Dr. Price pub. his Observations on Reversionary Payments, etc., in 1762. The 3rd ed. thereof appeared in 1773, and therein, speaking of the Amicable, he says:

This So. was estab. in 1706, and is the only one I am acquainted with which has stood any considerable trial from time and experience. The ann. payment of each member used to be £6 4s. payable quarterly; but it has lately been reduced to £5. The whole ann. income hence arising is equally divided among the nominees or heirs of such members as die every year; and this renders the dividends among the nominees in different years more or less according to the number of members who have happened to die in those years. But the So. now engages that the div. shall not be less than £150 to each claimant, although they may be more. None are admitted whose ages are greater than 45, or less than 12; nor is there any difference of contribution allowed on account of difference of age.

This So. has, I doubt not, been very useful to the public; and its plan is such that it cannot well fail to continue to be so. It might, however, certainly have been much more useful, had it gone from the first on a different plan. It is obvious that regulating the dividends among the nominees by the number of members who die every year is not equitable; because it makes the benefit which a member is to receive to depend not on the value of his contribution, but on a contingency; that is, the number of members that shall happen to die the same year with him.
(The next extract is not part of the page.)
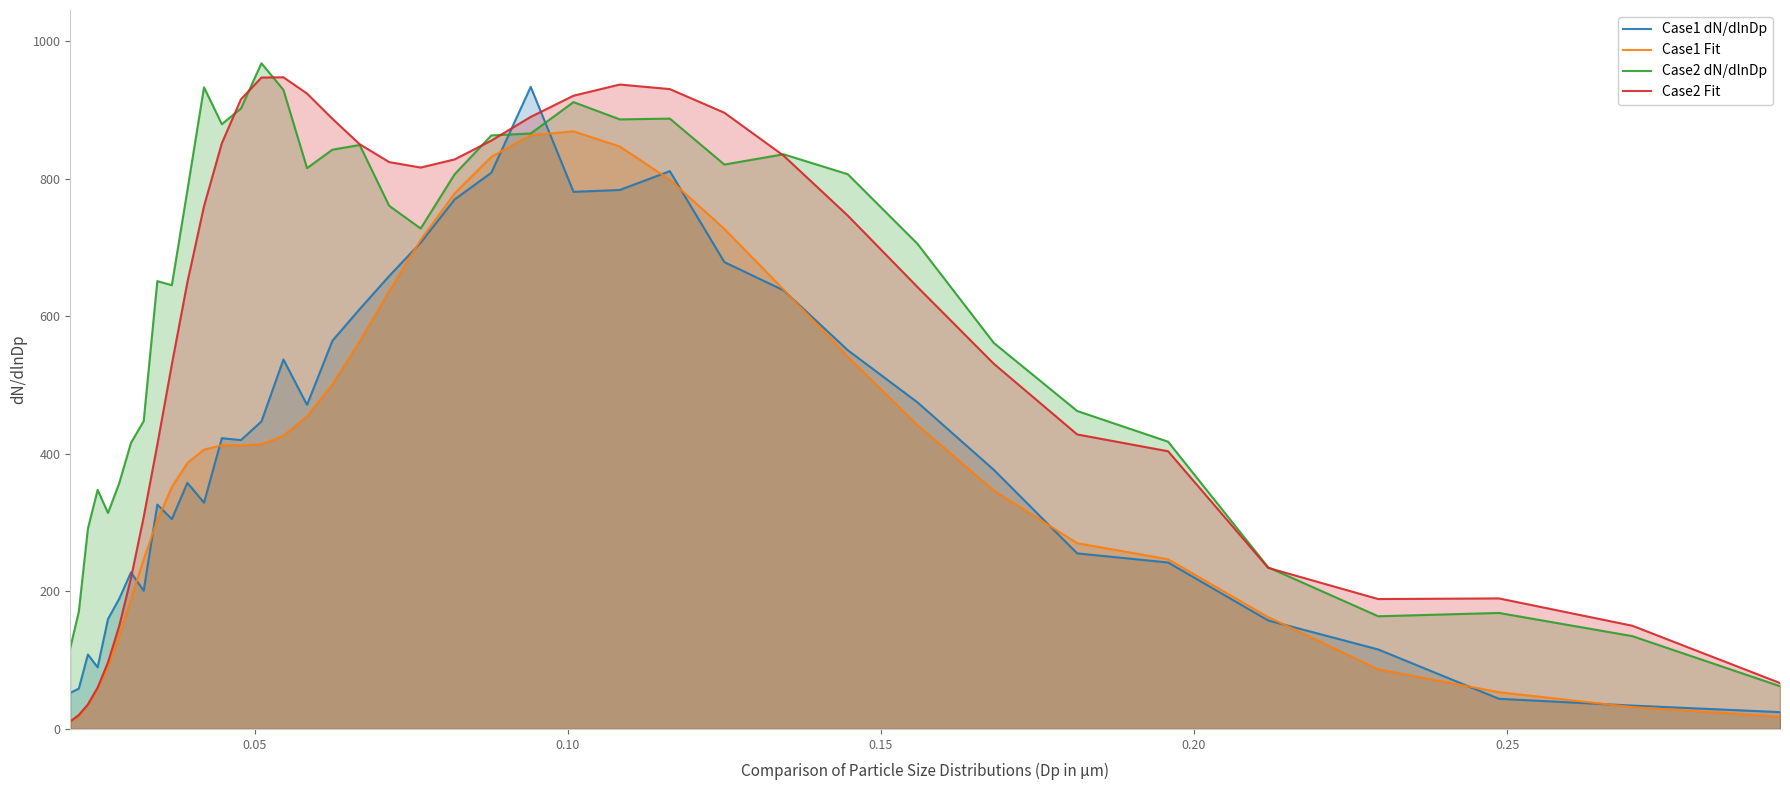

True or false: Case2 Fit and Case1 Fit intersect in this chart.

False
This regulation must also have been disadvantageous to the So.

At the time of the institution of the Amicable Corp. the int. of money was at 6 p.c., and as they admit all between 12 and 45, the mean age of admission cannot prob. be so great as 36. It appears therefore that had they avoided the error now mentioned, and gone from the first on the plan I have described, they might have all along paid to each nominee £172, besides raising a cap. much greater in proportion to the number of members than that I have specified, by the help of the excess of their ann. payments above £5, and some other advantages they have enjoyed. Indeed, I cannot doubt but that with these advantages they might before this time have found themselves able to pay at least £200 to each nominee, and at the same time restricted themselves, as they now do, to an ann. payment of £5. I have already mentioned an instance in which the plan of this So. is not equitable. Another instance of this is their requiring the same payments from all persons under 45, without regard to the difference of their ages: whereas the ann. payments of a person admitted at 45, ought to be double the ann. payments of a person admitted at 12.

Further. The plan of this So. is so narrow, as to confine its usefulness too much. It can be of no service to any person whose age exceeds 45. It is likewise far from being properly adapted to the circumstances of persons who want to make assu. on their lives for only short terms of years.

...

He goes on to state that all these objections were removed by the plan of the Equitable. The So. had divided from its foundation until 1774 the sum of £425,060 14s. 4ld.